Reputation: 1239
Azure Kubernetes now seems to offer two ways to access other Azure resources. 1. AKS managed identity - https://learn.microsoft.com/en-us/azure/aks/use-managed-identity 2. AAD pod identity - https://github.com/Azure/aad-pod-identity
As an application running within the AKS, how can I request token for AKS cluster managed identity or AAD pod identity? When I call the IMDS endpoint for token, how will it know for which identity to generate token?
Upvotes: 2
Views: 3817
Reputation: 11
All the above answers are pointing towards using the AAD Pod Identity but we can use Aks Managed identity as well.
Just give rights/access/roles to AKS managed identity over azure resources and then we can use it to access Azure resources without the AAD pod identity.
builder.Configuration.AddAzureKeyVault(new Uri("https://<your_vault>.vault.azure.net/"), new DefaultAzureCredential());
As mentioned, I simply allowed AKS managed identity to read secrets from AzureKeyVault in portal. And registering the AzureVaultConfig provider in code was enough for me.
As you can see below AcrPull role to the ACR was already assigned to the AKS managed identity so there was no need to create image pull secrets to pull the images from private registry. Same thing i tried with AzureVault and i guess should work with other azure resources as well.
In particular i used aks agent-pool managedidentity to access KeyVault.
Upvotes: 0
Reputation: 381
The AKS managed identity you mention in option 1 (https://learn.microsoft.com/en-us/azure/aks/use-managed-identity) is meant for the cluster internal use only. You cannot use that identity to access azure resources from your pods.

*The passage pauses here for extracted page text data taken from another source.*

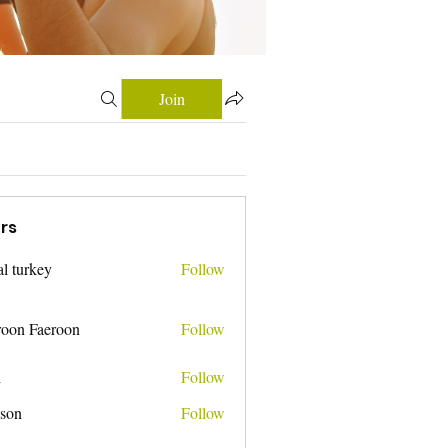
Join
rs
tal turkey
Follow
roon Faeroon
Follow
i
Follow
nson
Follow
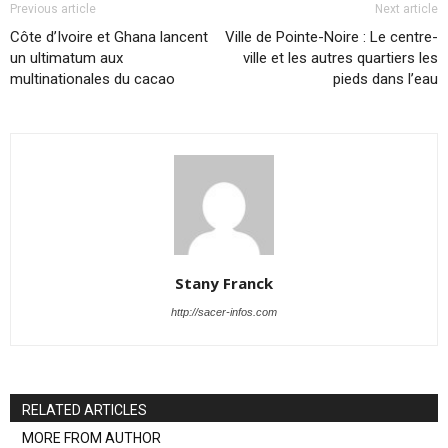
Previous article
Next article
Côte d’Ivoire et Ghana lancent
Ville de Pointe-Noire : Le centre-
un ultimatum aux
ville et les autres quartiers les
multinationales du cacao
pieds dans l’eau
Stany Franck
http://sacer-infos.com
RELATED ARTICLES
MORE FROM AUTHOR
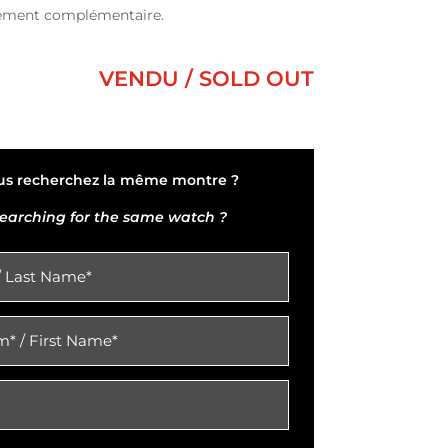
ement complémentaire.
VENDU / SOLD OUT
us recherchez la même montre ?
earching for the same watch ?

You can use Pod identity to achieve your needs. You need to create an Identity Binding (https://github.com/Azure/aad-pod-identity#5-deploy-azureidentitybinding) for the managed identity you want to use, and specify that identity binding in your pod spec (https://github.com/Azure/aad-pod-identity#6-deployment-and-validation).

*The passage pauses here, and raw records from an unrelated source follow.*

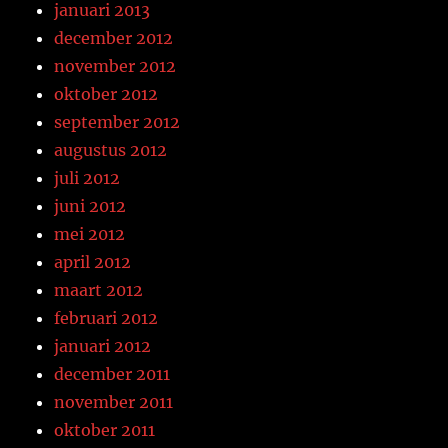
januari 2013
december 2012
november 2012
oktober 2012
september 2012
augustus 2012
juli 2012
juni 2012
mei 2012
april 2012
maart 2012
februari 2012
januari 2012
december 2011
november 2011
oktober 2011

When the pod requests a token from the IMDS endpoint, it does not need to specify the identity: that is figured out automatically by the NMI based on the identity binding in the pod spec for the pod making the request.
Upvotes: 4
Reputation: 1618
Similarly, a host can make an authorization request to fetch Service Principal Token for a resource directly from the NMI host endpoint (http://127.0.0.1:2579/host/token/). The request must include the pod namespace podns and the pod name podname in the request header and the resource endpoint of the resource requesting the token. The NMI server identifies the pod based on the podns and podname in the request header and then queries k8s (through MIC) for a matching azure identity. Then NMI makes an ADAL request to get a token for the resource in the request, returning the token and the clientid as a response.